## PROBLEM DESCRIPTION
Transcribe every line of the data below without changing any character, and leave the pictures out of your answer.

[Saved entries]
-- Opening Marker --

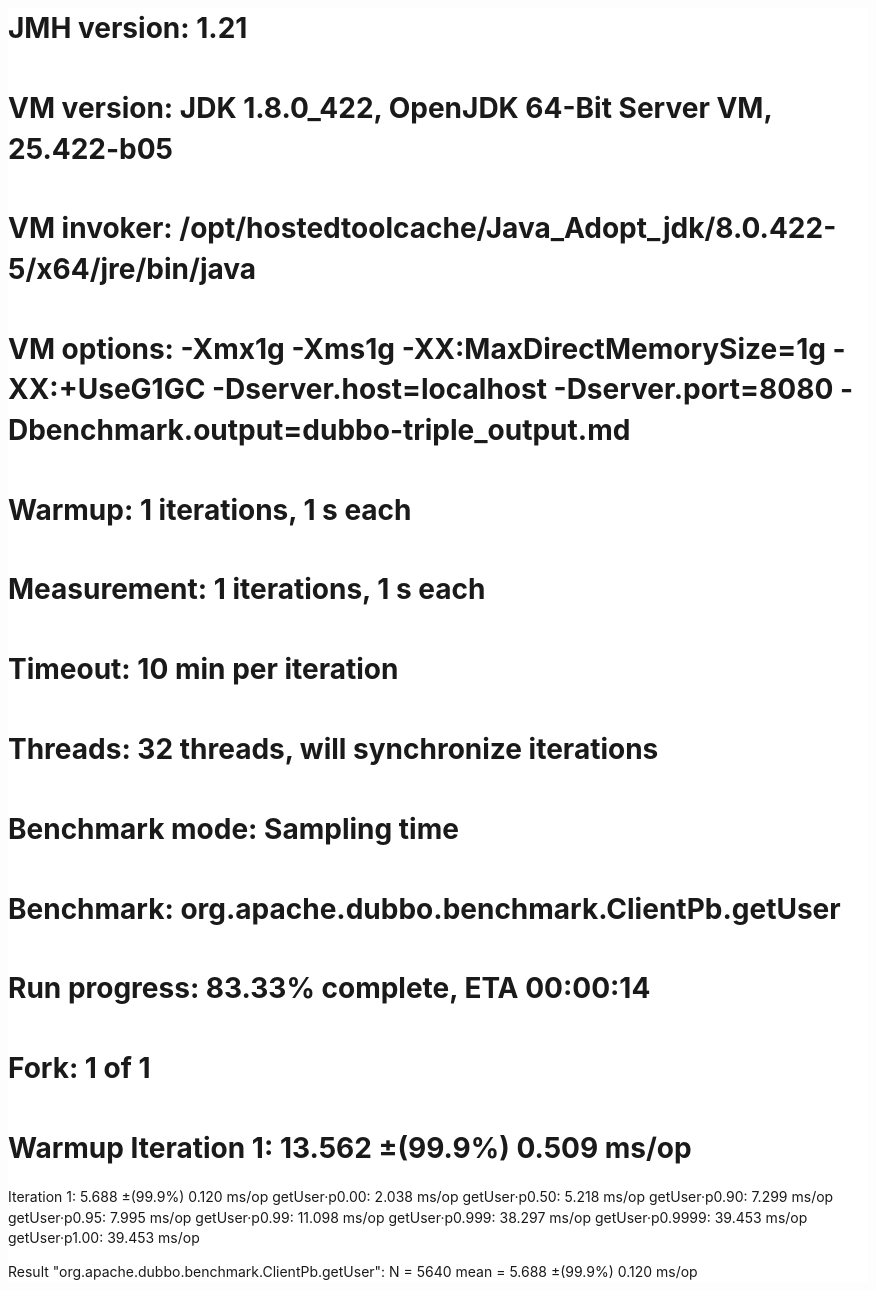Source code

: # JMH version: 1.21
# VM version: JDK 1.8.0_422, OpenJDK 64-Bit Server VM, 25.422-b05
# VM invoker: /opt/hostedtoolcache/Java_Adopt_jdk/8.0.422-5/x64/jre/bin/java
# VM options: -Xmx1g -Xms1g -XX:MaxDirectMemorySize=1g -XX:+UseG1GC -Dserver.host=localhost -Dserver.port=8080 -Dbenchmark.output=dubbo-triple_output.md
# Warmup: 1 iterations, 1 s each
# Measurement: 1 iterations, 1 s each
# Timeout: 10 min per iteration
# Threads: 32 threads, will synchronize iterations
# Benchmark mode: Sampling time
# Benchmark: org.apache.dubbo.benchmark.ClientPb.getUser

# Run progress: 83.33% complete, ETA 00:00:14
# Fork: 1 of 1
# Warmup Iteration   1: 13.562 ±(99.9%) 0.509 ms/op
Iteration   1: 5.688 ±(99.9%) 0.120 ms/op
                 getUser·p0.00:   2.038 ms/op
                 getUser·p0.50:   5.218 ms/op
                 getUser·p0.90:   7.299 ms/op
                 getUser·p0.95:   7.995 ms/op
                 getUser·p0.99:   11.098 ms/op
                 getUser·p0.999:  38.297 ms/op
                 getUser·p0.9999: 39.453 ms/op
                 getUser·p1.00:   39.453 ms/op



Result "org.apache.dubbo.benchmark.ClientPb.getUser":
  N = 5640
  mean =      5.688 ±(99.9%) 0.120 ms/op
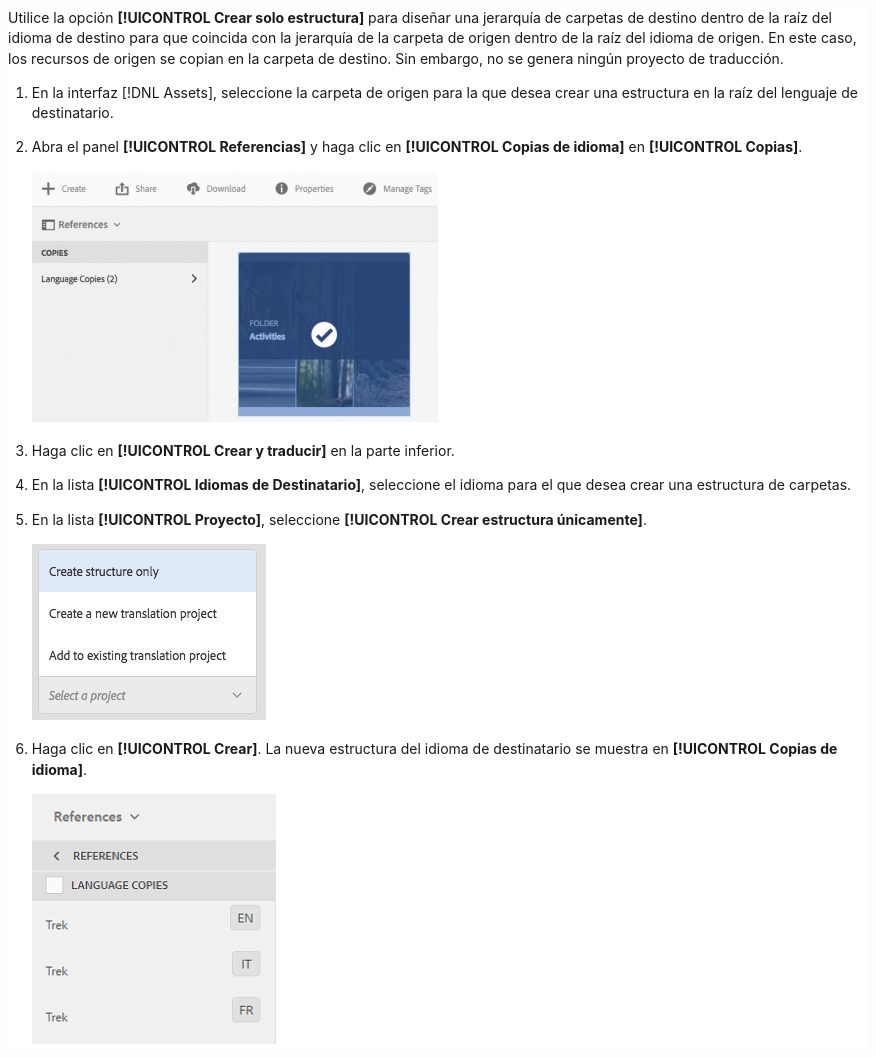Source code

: Utilice la opción **[!UICONTROL Crear solo estructura]** para diseñar una jerarquía de carpetas de destino dentro de la raíz del idioma de destino para que coincida con la jerarquía de la carpeta de origen dentro de la raíz del idioma de origen. En este caso, los recursos de origen se copian en la carpeta de destino. Sin embargo, no se genera ningún proyecto de traducción.

1. En la interfaz [!DNL Assets], seleccione la carpeta de origen para la que desea crear una estructura en la raíz del lenguaje de destinatario.
1. Abra el panel **[!UICONTROL Referencias]** y haga clic en **[!UICONTROL Copias de idioma]** en **[!UICONTROL Copias]**.

   ![chlimage_1-57](assets/chlimage_1-57.png)

1. Haga clic en **[!UICONTROL Crear y traducir]** en la parte inferior.

1. En la lista **[!UICONTROL Idiomas de Destinatario]**, seleccione el idioma para el que desea crear una estructura de carpetas.

1. En la lista **[!UICONTROL Proyecto]**, seleccione **[!UICONTROL Crear estructura únicamente]**.

   ![chlimage_1-60](assets/chlimage_1-60.png)

1. Haga clic en **[!UICONTROL Crear]**. La nueva estructura del idioma de destinatario se muestra en **[!UICONTROL Copias de idioma]**.

   ![copias de idioma](assets/lang-copy2.png)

-- Closing Marker --

## RESPONSE TO THIS TASK
Source code

: # JMH version: 1.21
# VM version: JDK 1.8.0_422, OpenJDK 64-Bit Server VM, 25.422-b05
# VM invoker: /opt/hostedtoolcache/Java_Adopt_jdk/8.0.422-5/x64/jre/bin/java
# VM options: -Xmx1g -Xms1g -XX:MaxDirectMemorySize=1g -XX:+UseG1GC -Dserver.host=localhost -Dserver.port=8080 -Dbenchmark.output=dubbo-triple_output.md
# Warmup: 1 iterations, 1 s each
# Measurement: 1 iterations, 1 s each
# Timeout: 10 min per iteration
# Threads: 32 threads, will synchronize iterations
# Benchmark mode: Sampling time
# Benchmark: org.apache.dubbo.benchmark.ClientPb.getUser

# Run progress: 83.33% complete, ETA 00:00:14
# Fork: 1 of 1
# Warmup Iteration   1: 13.562 ±(99.9%) 0.509 ms/op
Iteration   1: 5.688 ±(99.9%) 0.120 ms/op
                 getUser·p0.00:   2.038 ms/op
                 getUser·p0.50:   5.218 ms/op
                 getUser·p0.90:   7.299 ms/op
                 getUser·p0.95:   7.995 ms/op
                 getUser·p0.99:   11.098 ms/op
                 getUser·p0.999:  38.297 ms/op
                 getUser·p0.9999: 39.453 ms/op
                 getUser·p1.00:   39.453 ms/op



Result "org.apache.dubbo.benchmark.ClientPb.getUser":
  N = 5640
  mean =      5.688 ±(99.9%) 0.120 ms/op
Source code

: Utilice la opción **[!UICONTROL Crear solo estructura]** para diseñar una jerarquía de carpetas de destino dentro de la raíz del idioma de destino para que coincida con la jerarquía de la carpeta de origen dentro de la raíz del idioma de origen. En este caso, los recursos de origen se copian en la carpeta de destino. Sin embargo, no se genera ningún proyecto de traducción.

1. En la interfaz [!DNL Assets], seleccione la carpeta de origen para la que desea crear una estructura en la raíz del lenguaje de destinatario.
1. Abra el panel **[!UICONTROL Referencias]** y haga clic en **[!UICONTROL Copias de idioma]** en **[!UICONTROL Copias]**.

   ![chlimage_1-57](assets/chlimage_1-57.png)

1. Haga clic en **[!UICONTROL Crear y traducir]** en la parte inferior.

1. En la lista **[!UICONTROL Idiomas de Destinatario]**, seleccione el idioma para el que desea crear una estructura de carpetas.

1. En la lista **[!UICONTROL Proyecto]**, seleccione **[!UICONTROL Crear estructura únicamente]**.

   ![chlimage_1-60](assets/chlimage_1-60.png)

1. Haga clic en **[!UICONTROL Crear]**. La nueva estructura del idioma de destinatario se muestra en **[!UICONTROL Copias de idioma]**.

   ![copias de idioma](assets/lang-copy2.png)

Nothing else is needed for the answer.